Department of Surgery, Boston Children's Hospital and Harvard Medical School, Boston, Massachusetts, USA.
Stem Cells Dev. 2020 Jun 15;29(12):755-760. doi: 10.1089/scd.2020.0012. Epub 2020 Apr 29.
Donor mesenchymal stem cells (MSCs) have been documented in fetal and maternal circulations after plain intra-amniotic injection, with diverse therapeutic effects. We sought to determine the pathway of this unique cell kinetic route. Rat fetuses ( = 226) were divided into two groups based on the content of intra-amniotic injections performed on gestational day 17 (E17): either a concentrated suspension of luciferase-labeled syngeneic amniotic fluid-derived MSCs (afMSCs; = 111), or acellular luciferase ( = 115). Samples from placenta, chorion, amnion, amniotic fluid, stomach fluid, peripheral blood, and umbilical cord were procured at five daily time points thereafter until term (E18-22) for luminometry. In addition, 53 sets of fresh gestational membranes (chorion/amnion combined) from nonmanipulated term fetuses were secured to transwell inserts for in vitro analysis of MSC migration using luciferase-labeled afMSCs. Statistical analyses included the Mann-Whitney -test, Wald test, nonlinear regression modeling, and Fisher's exact test. In vivo, luciferase activity was observed in the amnion, chorion, and placenta of fetuses receiving cells, but not in those receiving acellular luciferase ( < 0.001). There was a consistent nonlinear age-dependent relationship of luciferase activity between the amnion, chorion, and placenta following a parabolic bimodal pattern characterized by significantly higher early preterm (E18) and late-term (E22) activities ( < 0.001), with no differences between E21 and E22 ( = 0.12). In vitro, the presence of cells was documented by luminometry in 21/53 (39.6%) of the assays, in suspension and/or attached to the plastic substrate, and within all screened gestational membrane sets, irrespective of stimuli with collagen coating or fetal bovine serum. We conclude that, after intra-amniotic injection, donor MSCs undergo controlled cell routing, as opposed to passive clearance. Transgestational membrane transport appears to constitute the path for donor cells to reach the placenta, a known gateway to the fetal circulation, significantly expanding the potential applications of transamniotic stem cell therapy.
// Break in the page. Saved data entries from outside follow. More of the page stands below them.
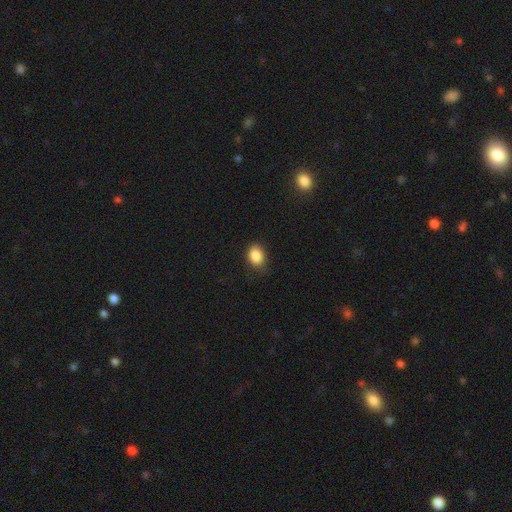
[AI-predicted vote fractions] The model was most divided on "how rounded": in between: 73%, round: 26%, cigar-shaped: 1%. More confident: smooth or featured — smooth (87%); merging — none (80%).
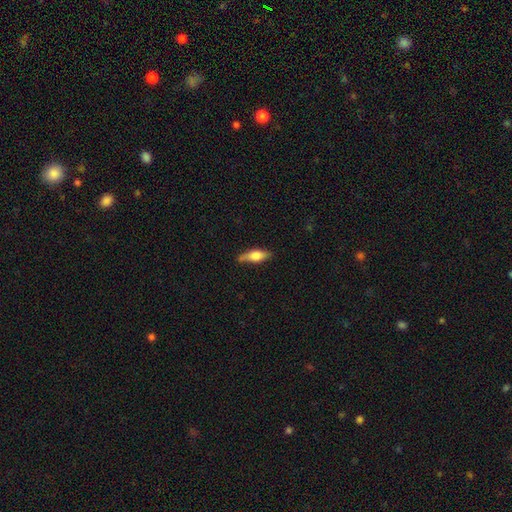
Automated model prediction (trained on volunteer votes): This is likely a smooth galaxy (60%). How rounded: possibly in between (58%). Merging: likely none (67%).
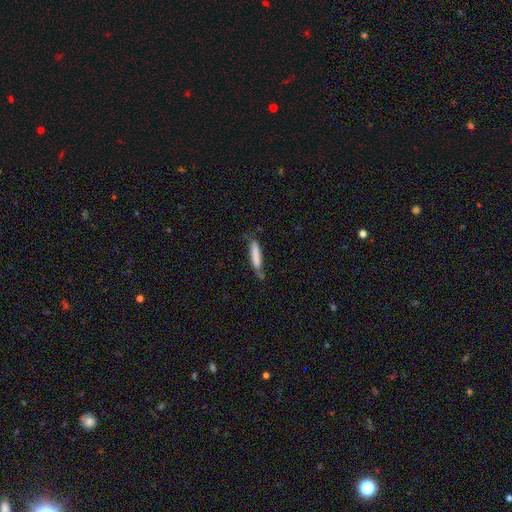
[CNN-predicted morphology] Smooth or featured: smooth — 77% (featured or disk — 17%)
How rounded: cigar-shaped — 87% (in between — 12%)
Merging: none — 57% (minor disturbance — 30%)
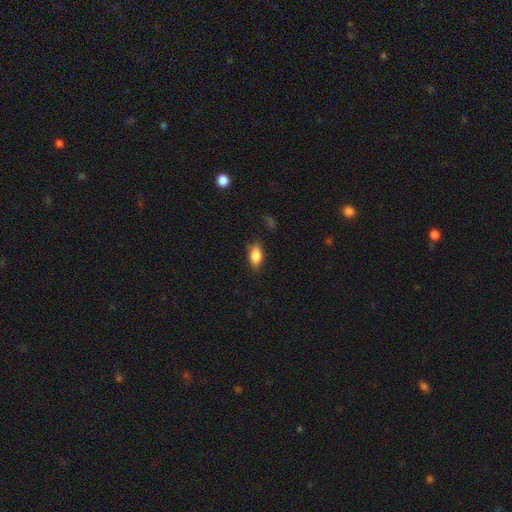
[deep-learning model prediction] Smooth or featured: smooth — 83% (featured or disk — 9%)
How rounded: in between — 87% (cigar-shaped — 7%)
Merging: none — 81% (minor disturbance — 15%)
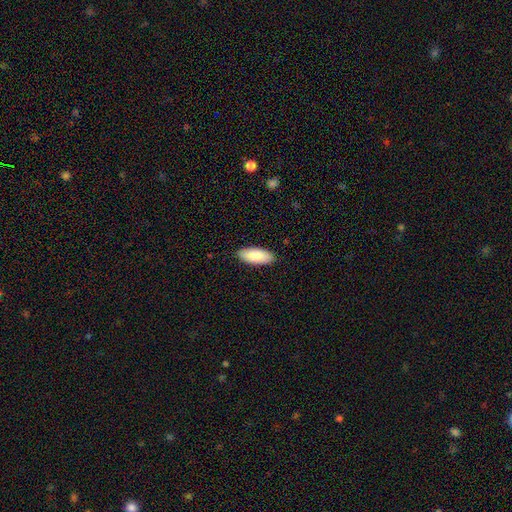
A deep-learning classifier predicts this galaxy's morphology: smooth 81%, featured or disk 14%, star or artifact 6%. Down the decision tree: how rounded — in between (85%); merging — none (89%).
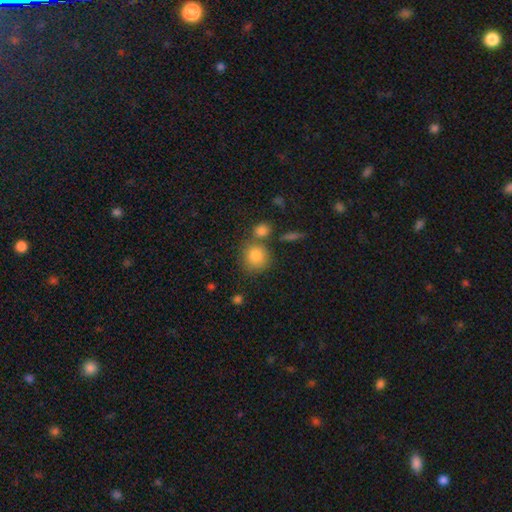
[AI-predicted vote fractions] This is clearly a smooth galaxy (83%). How rounded: clearly round (86%). Merging: likely none (62%).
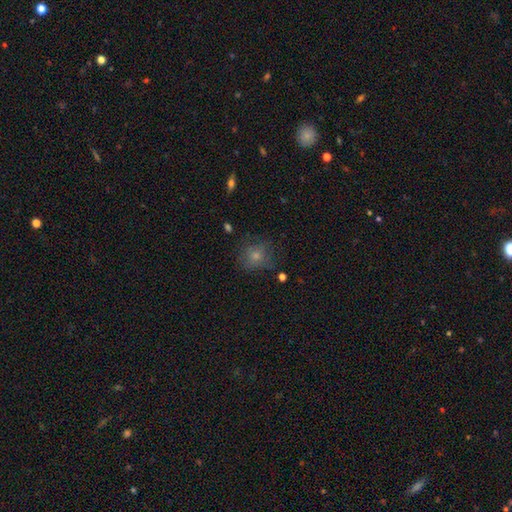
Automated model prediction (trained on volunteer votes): The model was most divided on "merging": none: 65%, minor disturbance: 22%, major disturbance: 11%, merger: 2%. More confident: how rounded — round (75%); smooth or featured — smooth (74%).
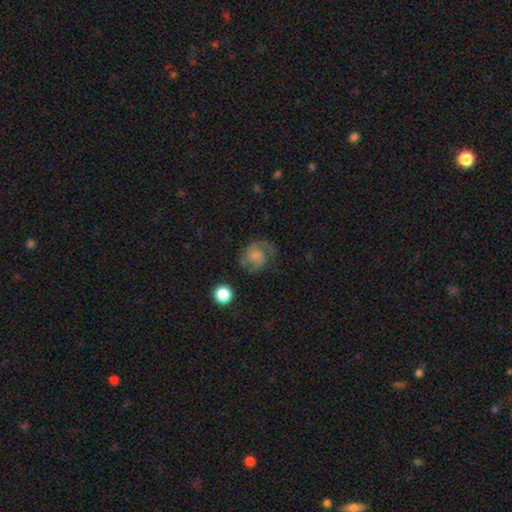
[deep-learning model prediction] Overall: featured or disk (53%; smooth 37%). Edge-on disk: no (98%). Bar: no (67%; weak 28%). Spiral arms: yes (86%). Bulge size: none (47%; small 31%). Merging: none (47%; major disturbance 28%).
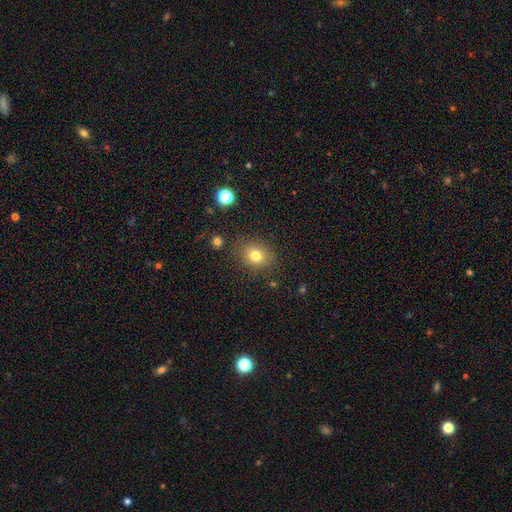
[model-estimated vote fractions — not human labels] A smooth galaxy with no disk features (78%) that is round (64%). Merging: none (82%).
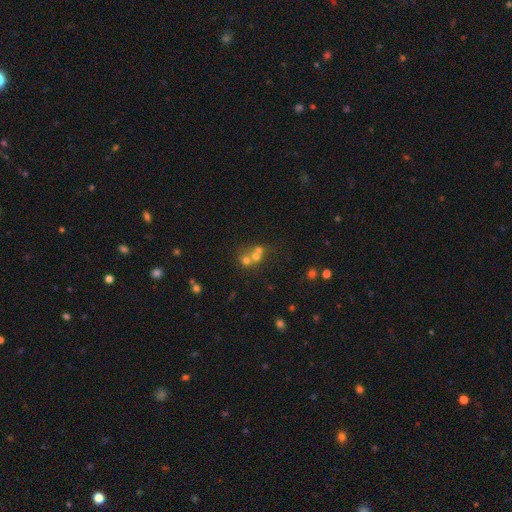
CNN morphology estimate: This is possibly a smooth galaxy (53%). How rounded: likely round (80%). Merging: possibly merger (55%).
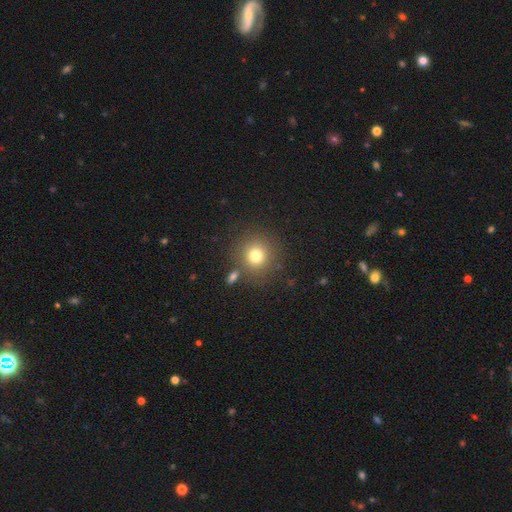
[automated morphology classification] smooth 77%, star or artifact 14%, featured or disk 9%. Down the decision tree: how rounded — round (91%); merging — none (80%).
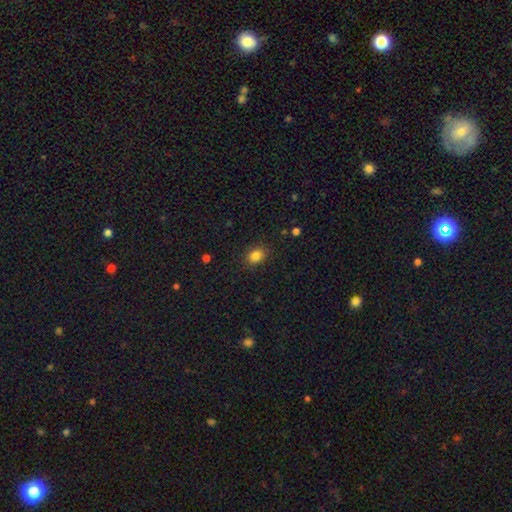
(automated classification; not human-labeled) Overall: smooth (84%). How rounded: in between (51%; round 48%). Merging: none (87%).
供体细胞(MSCs)在胎儿和母体循环中被记录下来,这些细胞来源于单纯的羊膜内注射,具有多种治疗效果。我们试图确定这种独特的细胞动力学途径的途径。根据在妊娠第 17 天(E17)进行的羊膜内注射的内容,将大鼠胎儿(n=226)分为两组:一组是浓缩的荧光素酶标记的同源羊水来源的 MSCs(afMSCs;n=111)的混悬液,另一组是无细胞的荧光素酶(n=115)。此后,在五个每日时间点从胎盘、绒毛膜、羊膜、羊水、胃液、外周血和脐带中采集样本,直至足月(E18-22)进行发光计检测。此外,从非操作的足月胎儿中采集了 53 组新鲜的妊娠膜(绒毛膜/羊膜联合),并将其固定在 transwell 插入物中,用于使用荧光素酶标记的 afMSCs 分析 MSC 迁移。统计分析包括 Mann-Whitney U 检验、Wald 检验、非线性回归建模和 Fisher 确切检验。在体内,接受细胞的胎儿的羊膜、绒毛膜和胎盘中观察到荧光素酶活性,但接受无细胞荧光素酶的胎儿中没有观察到(<0.001)。在一个抛物线双模态模式下,羊膜、绒毛膜和胎盘之间的荧光素酶活性呈一致的非线性年龄依赖性关系,其特征是早期早产(E18)和晚期(E22)活性显著升高(<0.001),E21 和 E22 之间没有差异(=0.12)。在体外,通过发光计在 53 个检测中的 21 个(39.6%)检测到细胞的存在,这些细胞以悬浮状态和/或附着在塑料基质上存在,并且在所有筛选的妊娠膜组中都存在,无论是否用胶原涂层或胎牛血清刺激。我们的结论是,在羊膜内注射后,供体 MSCs 经历了受控的细胞路由,而不是被动清除。跨胎盘膜转运似乎是供体细胞到达胎盘的途径,胎盘是胎儿循环的已知门户,这显著扩大了经羊膜干细胞治疗的潜在应用。